The Old versus the New

Andel states: ‘The way he worked with the medium was for most people something that they under-appreciated. It looked amateurish, although as we know today it’s the opposite. It’s highly sophisticated in terms of rhythm and editing,’ and adds ‘the way he handled the medium is, in some ways, basically what would be developed in modern media much later; for example social media and Facebook – this kind of documenting every moment of every day.’ He pauses, as if in thought, before continuing with a sense of certainty: ‘But there’s still a difference because today this popular phenomenon is often criticized for being narcissistic but you don’t find that in Jonas’s work at all. It has to do with his notion of beauty and grasping the uniqueness of every moment of our lives visually.’

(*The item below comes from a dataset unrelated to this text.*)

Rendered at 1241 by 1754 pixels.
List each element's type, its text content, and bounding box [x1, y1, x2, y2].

Although Mekas started shooting on film he has not stagnated technologically and he has made the switch to video. The first film that he shot on video was Lithuania and the Collapse of the USSR (2008). Although it was shot during the years 1989-1992 it was released only a few years ago. He has even praised video as being a means to record reality with greater authenticity. His ability to develop with the times was made quite evident when, in 2007, he started the 365 Day Project, where he recorded different aspects of his life every day and posted the footage online for 365 days.

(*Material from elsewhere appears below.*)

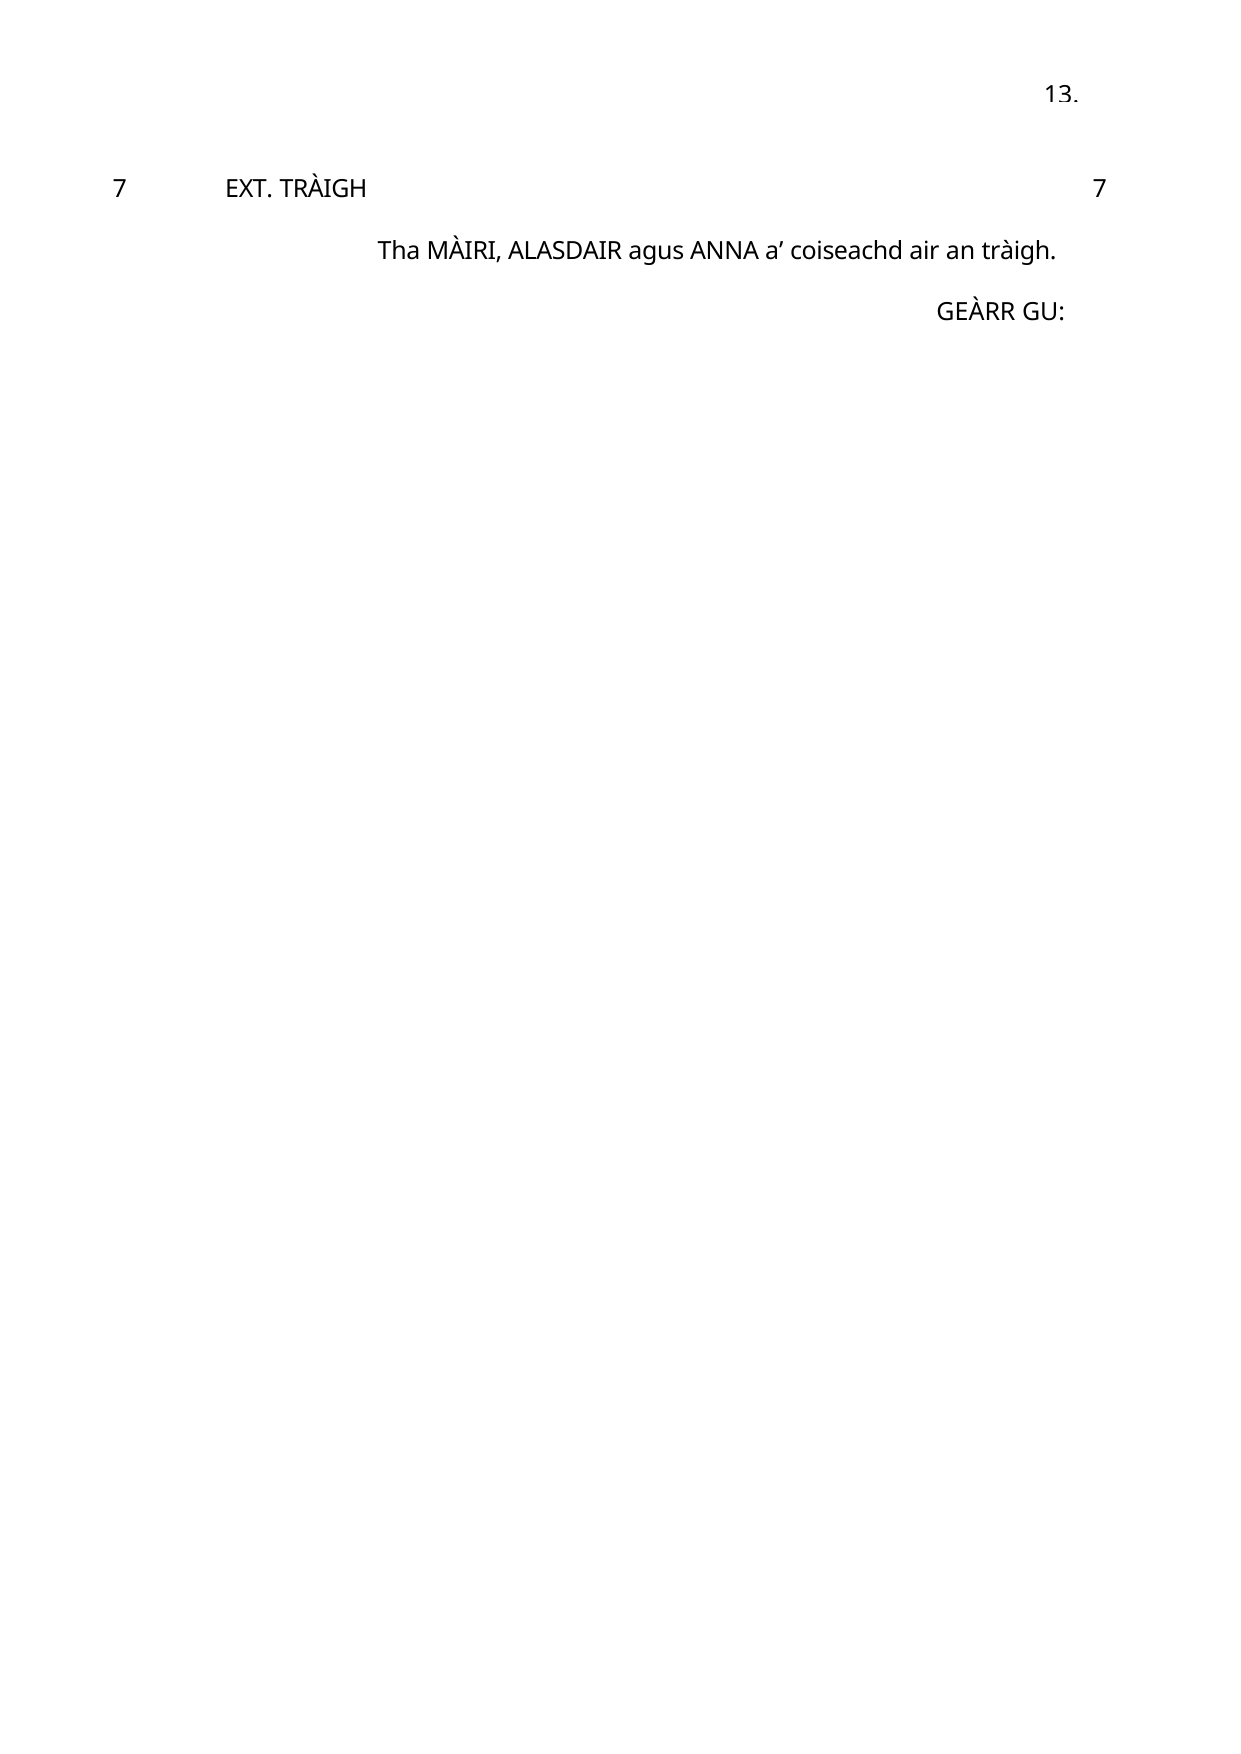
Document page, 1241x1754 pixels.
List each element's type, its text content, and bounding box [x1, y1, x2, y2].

text GEÀRR GU: [102, 294, 1065, 328]
list EXT. TRÀIGH 7 [112, 171, 1119, 205]
text Tha MÀIRI, ALASDAIR agus ANNA a’ coiseachd air an tràigh. [102, 232, 1057, 266]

The Political versus the Beautiful

Mekas has in the past referred to his work as being devoid of big political themes and yet it is hard to miss the presence of heavy themes, such as feelings of alienation and displacement in some of his films. In Lost Lost Lost (1976), the sense of loss and desperation is apparent. He has previously described the film as being a depiction of ‘the mood of a displaced person who hasn’t yet forgotten the native country but hasn’t gained a new one.’ However, the notion of hope and rebirth is never far away in his work and there is no trace of helplessness to be found in any of the scenes, just quiet observation and contemplation of the end of an era and the commencement of another one. In Reminiscences of a Journey to Lithuania (1972), he returns to Lithuania after a twenty-five year absence. The film is a soft and nostalgic, yet sober, depiction of his home, family and friends. A documentation of a time lost and temporarily regained. Andel wrote in a book about the Prague exhibition, that Mekas’s ‘compulsion to capture a moment in its authenticity and singularity…’ as springing from ‘…the loss and unreachability of one’s home resulting from the situation of the exile. Hence the search for a lost childhood paradise and the effort to regain it through art, which has the form of recording and distillation of rare glimpses of beauty, bound, bound to the fleeting nature of the moment, to its fragility and vulnerability.’

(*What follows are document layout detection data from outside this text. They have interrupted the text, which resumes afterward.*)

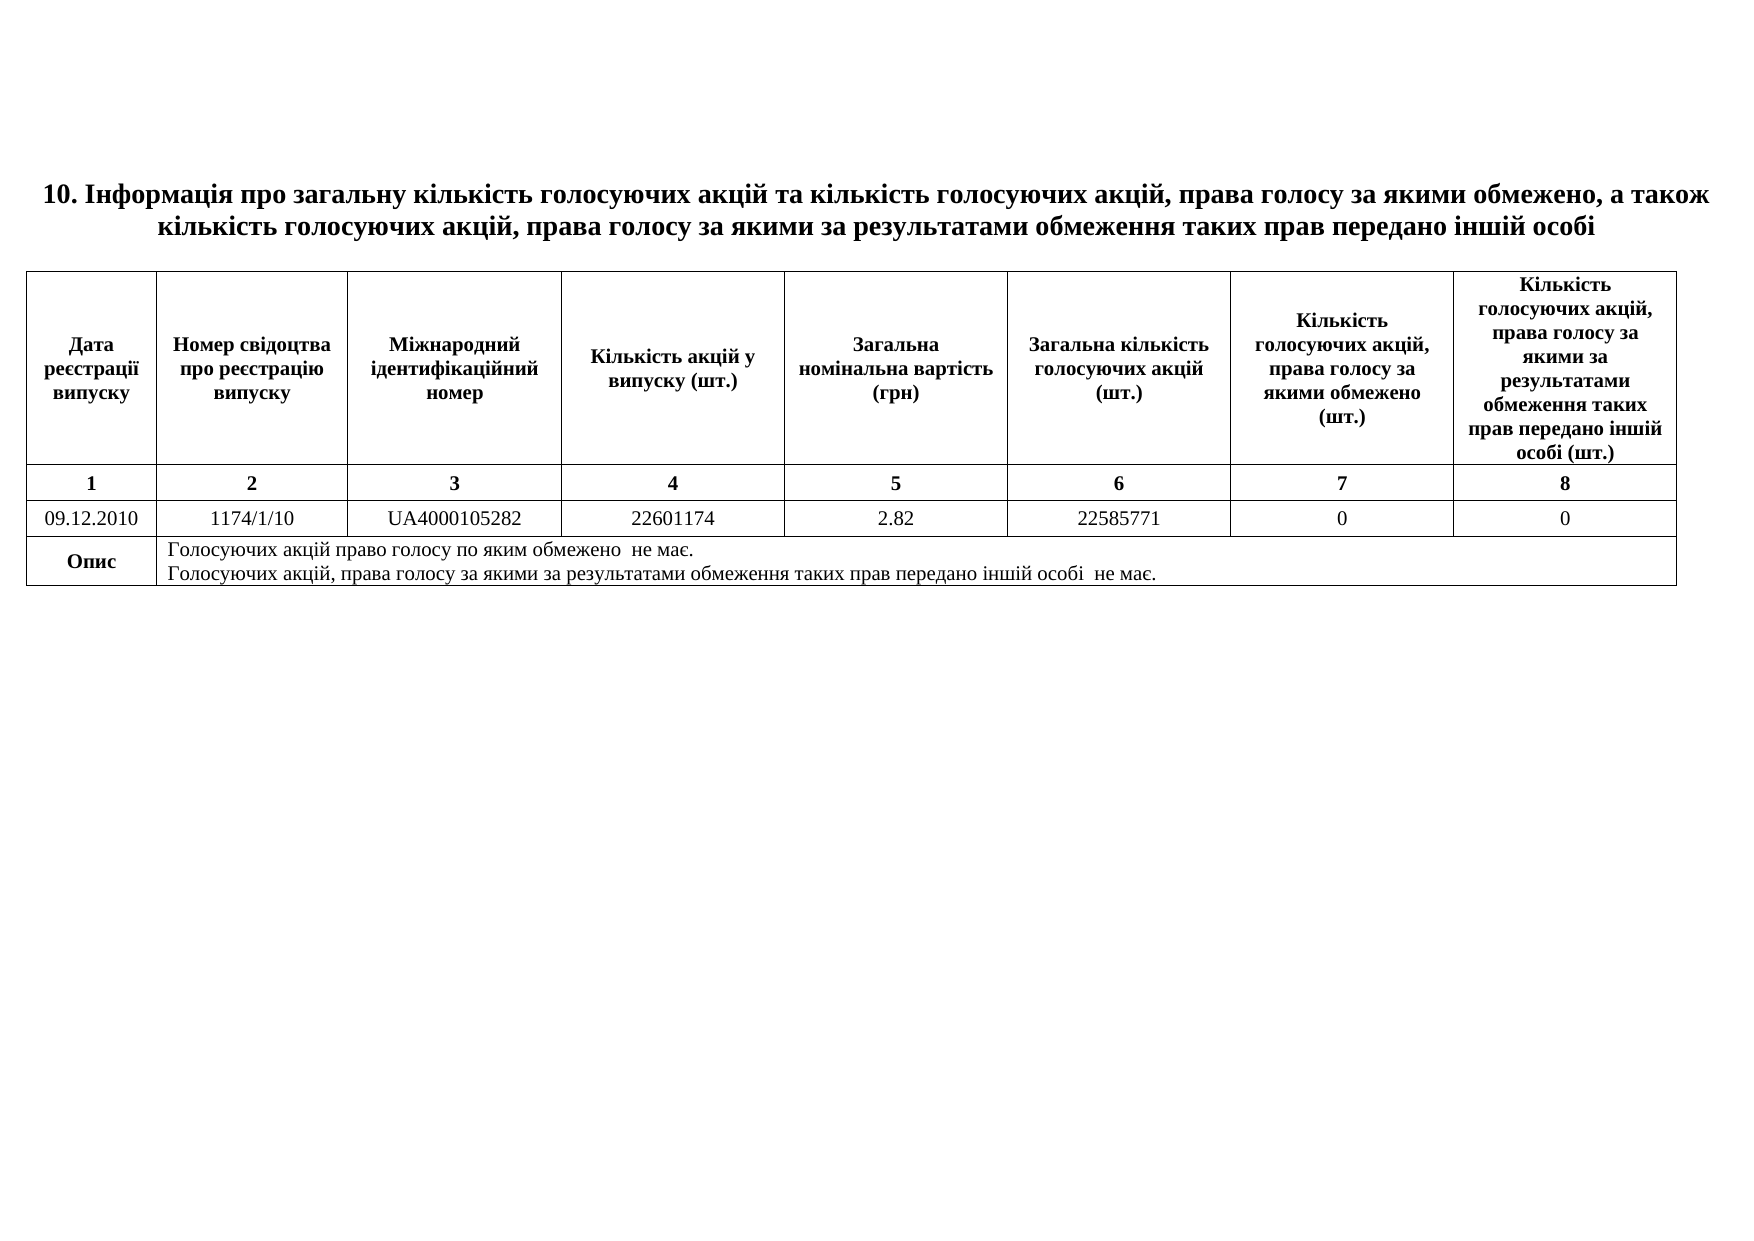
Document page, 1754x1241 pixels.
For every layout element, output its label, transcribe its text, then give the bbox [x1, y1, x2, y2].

table_cell 6 [1008, 465, 1230, 500]
table_cell 2 [157, 465, 347, 500]
table_cell 1 [27, 465, 156, 500]
table_header Загальна кількість голосуючих акцій (шт.) [1008, 272, 1230, 464]
table_cell UA4000105282 [348, 501, 561, 536]
table_header Кількість акцій у випуску (шт.) [562, 272, 784, 464]
table_cell 2.82 [785, 501, 1007, 536]
table_cell 0 [1231, 501, 1453, 536]
table_cell Опис [27, 537, 156, 585]
table_header Кількість голосуючих акцій, права голосу за якими за результатами обмеження таких прав передано іншій особі (шт.) [1454, 272, 1676, 464]
text 10. Інформація про загальну кількість голосуючих акцій та кількість голосуючих акцій, права голосу за якими обмежено, а також кількість голосуючих акцій, права голосу за якими за результатами обмеження таких прав передано іншій особі [38, 177, 1716, 242]
table_cell 22585771 [1008, 501, 1230, 536]
table_cell 7 [1231, 465, 1453, 500]
table_cell 22601174 [562, 501, 784, 536]
table_header Загальна номінальна вартість (грн) [785, 272, 1007, 464]
table_header Номер свідоцтва про реєстрацію випуску [157, 272, 347, 464]
table_cell 4 [562, 465, 784, 500]
table_cell 09.12.2010 [27, 501, 156, 536]
table_cell 8 [1454, 465, 1676, 500]
table_cell Голосуючих акцій право голосу по яким обмежено не має. Голосуючих акцій, права голосу за якими за результатами обмеження таких прав передано іншій особі не має. [157, 537, 1676, 585]
table_header Кількість голосуючих акцій, права голосу за якими обмежено (шт.) [1231, 272, 1453, 464]
table_header Дата реєстрації випуску [27, 272, 156, 464]
table_cell 5 [785, 465, 1007, 500]
table_cell 3 [348, 465, 561, 500]
table_cell 0 [1454, 501, 1676, 536]
table_header Міжнародний ідентифікаційний номер [348, 272, 561, 464]
table_cell 1174/1/10 [157, 501, 347, 536]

Despite Mekas’ experience of war, confinement, displacement and a life in exile, it seems that he has made a conscious and stern choice to stay away from heavy socio-political subjects in most of his films. However, he sees the matter in a different light and refers to his work as political when asked why: ‘Just the opposite! I consider that choosing beauty and small, almost invisible daily pleasures, is a political act! I chose Muses of Art as against Mars. I pose Beauty and Simplicity against all political parties that promote animosity among the people. I am choosing St. Francis and Santa Theresa, John Cage, Beat Generation, George Maciunas, Buckminster Fuller who improved our style of living, made our lives more beautiful, versus all political big names of the last 100 years, who only produced misery, suffering, horrors. My work is propaganda for Beauty and Happiness!’

Nothing is ever really explained in his films but somehow the viewer cannot reproach him for it, as he never aims to create a chronological historical account of political events on a general level. Maybe there is not even a need for explanation. Maybe the images themselves inspire the viewer to observe the beauty in the moments recorded, reminded of their transience and illusiveness, therefore making them ever more valuable. Mekas is merely recording his part in history, as a man with a camera, communicating with his friend, the viewer, through visual poetry and by doing so, suggesting that brutality is always trumped by beauty, however fleeting and fragile.